Benefits of using OpenTelemetry and Prometheus together
Using OpenTelemetry and Prometheus together provides several benefits. OpenTelemetry’s SDKs allow tracking all observability signals in a single integrated telemetry library, while Prometheus provides a powerful querying language and alerting capabilities. By bridging metrics between OpenTelemetry and Prometheus, you can leverage the strengths of both systems and gain a more comprehensive understanding of your application’s performance. Additionally, the rich Prometheus exporter ecosystem is available for OpenTelemetry users, providing a wide range of options for exporting metrics to Prometheus.

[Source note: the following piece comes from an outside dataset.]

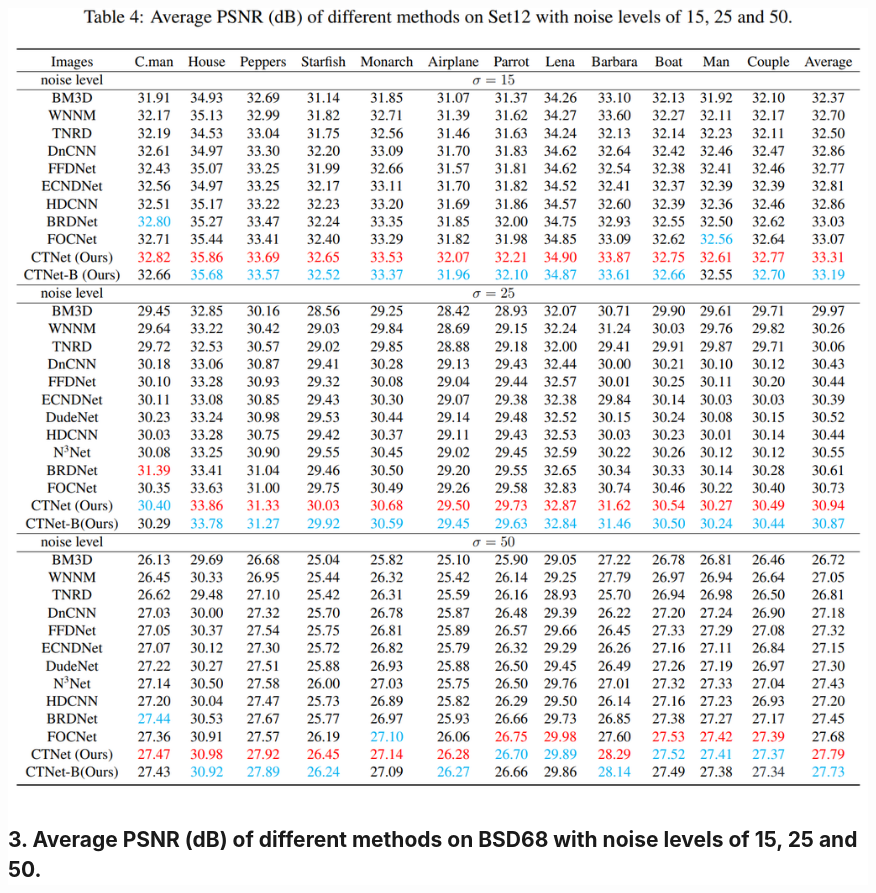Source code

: ![image-20230925164945467](assets/image-20230925164945467.png)

## 3. Average PSNR (dB) of different methods on BSD68 with noise levels of 15, 25 and 50.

Challenges and Considerations
While using OpenTelemetry and Prometheus together can be beneficial, there are also challenges and considerations to keep in mind. One of the main challenges is bridging metrics between the two systems, which can be complex and require careful configuration. Additionally, OpenTelemetry and Prometheus have different naming conventions and limitations, which can lead to surprises when translating metrics. Furthermore, OpenTelemetry does not provide a storage solution and must be paired with a separate backend system, which can add complexity to the overall architecture.
Conclusion
OpenTelemetry and Prometheus are both observability platforms that can be deployed individually or in sync. The choice between the two often depends on specific organizational needs, existing infrastructure, and future scalability requirements.